We also established that SRL mediates the relationship between religiosity and academic procrastination, which aligns with previous research findings. A study involving university employees demonstrated that self-regulation significantly mediates the association between religiosity and punctuality [Ugwu, 2023]. Additionally, locus of control, prayer style, and self-regulatory processes may mediate the relationship between religiosity and academic procrastination [Zarzycka, 2021]. The study suggests that individuals with religious beliefs may view their challenges as under God's control, offering them an alternative sense of control that helps reduce self-regulation difficulties and overcome procrastination [Zarzycka, 2021]. Furthermore, existing literature highlights the crucial role of self-regulation in mediating various procrastination-related relationships. For example, self-regulation has been recognized as a mediator in the connection between emotional balance, self-regulatory competence, and procrastination tendencies [Diotaiuti, 2021]. Additionally, self-regulation serves as a mediator between attitudes toward time and procrastination, with individuals adjusting their behavior according to their anticipations of future outcomes [Wang, 2023].
This research has several limitations. The measurements were conducted cross-sectional, providing only a snapshot of the respondents' conditions without capturing long-term effects. Future studies should consider longitudinal measures for more comprehensive results. Furthermore, this research exclusively concentrated on investigating the correlation between smartphone addiction, self-esteem, SRL, and academic procrastination. It is crucial to explore the relationship between academic procrastination with learning achievement, competitive spirit, inferiority complex, and intention to quit school for a more comprehensive understanding. Additionally, there may be other mediating factors not considered in this study.

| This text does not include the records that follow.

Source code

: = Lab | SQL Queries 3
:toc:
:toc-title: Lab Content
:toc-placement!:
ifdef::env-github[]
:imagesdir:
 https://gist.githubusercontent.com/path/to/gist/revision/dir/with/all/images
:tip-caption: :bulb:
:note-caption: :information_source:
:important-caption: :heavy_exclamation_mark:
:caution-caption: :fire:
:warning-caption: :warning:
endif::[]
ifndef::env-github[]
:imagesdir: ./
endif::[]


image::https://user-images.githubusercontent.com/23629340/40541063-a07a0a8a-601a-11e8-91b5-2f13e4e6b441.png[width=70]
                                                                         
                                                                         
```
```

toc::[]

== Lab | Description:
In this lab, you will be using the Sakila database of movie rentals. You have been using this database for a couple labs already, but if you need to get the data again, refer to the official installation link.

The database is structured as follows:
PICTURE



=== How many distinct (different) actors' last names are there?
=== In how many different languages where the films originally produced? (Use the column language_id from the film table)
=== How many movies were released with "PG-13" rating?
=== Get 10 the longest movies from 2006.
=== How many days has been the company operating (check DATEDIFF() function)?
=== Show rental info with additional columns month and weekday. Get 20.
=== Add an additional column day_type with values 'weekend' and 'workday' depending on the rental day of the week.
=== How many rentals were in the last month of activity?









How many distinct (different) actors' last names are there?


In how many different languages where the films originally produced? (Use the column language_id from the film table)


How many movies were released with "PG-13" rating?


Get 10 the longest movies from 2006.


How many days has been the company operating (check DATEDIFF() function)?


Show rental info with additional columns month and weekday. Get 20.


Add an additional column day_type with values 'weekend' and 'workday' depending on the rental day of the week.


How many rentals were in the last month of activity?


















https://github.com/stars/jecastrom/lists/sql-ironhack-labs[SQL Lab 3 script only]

Conclusion and Implications
This research is designed to investigate the impact of smartphone addiction and religiosity on academic procrastination mediated by self-esteem and SRL. The results confirmed that self-esteem and SRL act as mediators between religiosity and academic procrastination. SRL also mediates the relationship between smartphone addiction and academic procrastination, whereas the mediating effect of self-esteem in these relationships is not significant. In addition to theoretical contributions, this study provides practical insights for campus counselors and college educators to address academic procrastination. Counselors should prioritize interventions focusing on smartphone addiction among college students. Furthermore, religious approaches, particularly in Indonesia where Islamic practices are effective, can be utilized [Rahman, 2020]. The research underscores the role of self-esteem and SRL as mediators in the relationship between religiosity and academic procrastination, highlighting the need for intervention programs that enhance these factors among students.